Librarian Wants Child to Stop Entering Reading Contests so Others Can Win

Hudson Falls, New York Public Library Director Marie Gandron wants 9-year old Tyler Weaver to stop participating in the “Dig into Reading” event so another child can win. Weaver won his fifth straight contest earlier this month when he read 63 books from June 24-August 3.

Tyler starts fifth grade next week and has been the top reader since kindergarten. His brother, 7-year old Jonathan, came in second two years in a row. Their mother Kate says she is very proud of her sons. From the Post-Star:

“I’ve told them God makes all of us different. There are some things that are hard and some that are easy, but they should excel at what they enjoy doing and Tyler just loves to read,” she said. “Everybody he tells, he gets high-fives. Everybody’s so proud of him.”

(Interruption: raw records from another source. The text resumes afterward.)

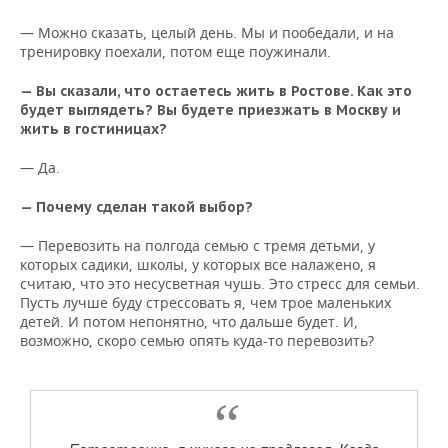
— Можно сказать, целый день. Мы и пообедали, и на
тренировку поехали, потом еще поужинали.
— Вы сказали, что остаетесь жить в Ростове. Как это
будет выглядеть? Вы будете приезжать в Москву и
жить в гостиницах?
— Да.
— Почему сделан такой выбор?
— Перевозить на полгода семью с тремя детьми, у
которых садики, школы, у которых все налажено, я
считаю, что это несусветная чушь. Это стресс для семьи.
Пусть лучше буду стрессовать я, чем трое маленьких
детей. И потом непонятно, что дальше будет. И,
возможно, скоро семью опять куда-то перевозить?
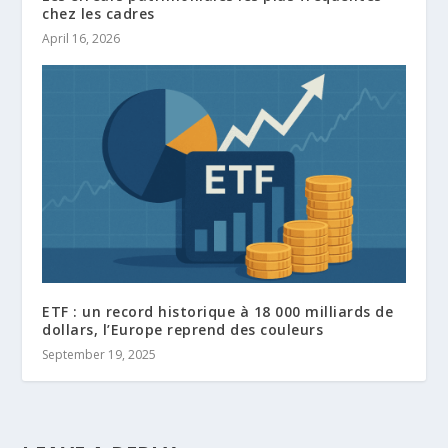
chez les cadres
April 16, 2026
ETF : un record historique à 18 000 milliards de
dollars, l’Europe reprend des couleurs
September 19, 2025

Gandron told the newspaper Weaver “hogs” the contest and kids drop out because they cannot keep up. She told the Post-Star how she would change the contest:

Gandron further told the reporter she planned to change the rules of the contest so that instead of giving prizes to the children who read the most books, she would draw names out of a hat and declare winners that way. She said she can’t now because Katie has come forward to the newspaper.

Library aide Lita Casey came to the boys' defense. She keeps track of the contest and asks questions to determine if kids have actually read the books the claim to. She told the Post-Star the changes were ridiculous and said the boys are active readers:

Casey said everyone in the club is on a level playing field because all begin and end the same day and all have the opportunity to read as many books as they wish.

“We’re not going to see some of these kids until next year, and you’re worried about them (being treated equally), and then, you’ve got two kids who come in every week taking books out?” she said.

Casey established a special relationship with the Weaver boys, who call her “Gram,” because they are frequent visitors to the library. She said between the two brothers, they have borrowed 1,000 books in the past few years.

Mrs. Weaver said if the rules do change she will transfer her boys to the Crandall Public Library. Even at 9-years old, Tyler Weaver understands the new rules are not fair. From the Post-Star:

“If they end up where a librarian would pick out a name from a hat… she might only read one slip and then (that child) would be picked out. He didn’t put enough effort in and he won. It’s not fair,” he said. “How would it even be a contest if you just picked a name out of a hat?”

“I don’t see the downside of Tyler winning five years in a row. I think people should be proud of him, especially a library director,” Mrs. Weaver said.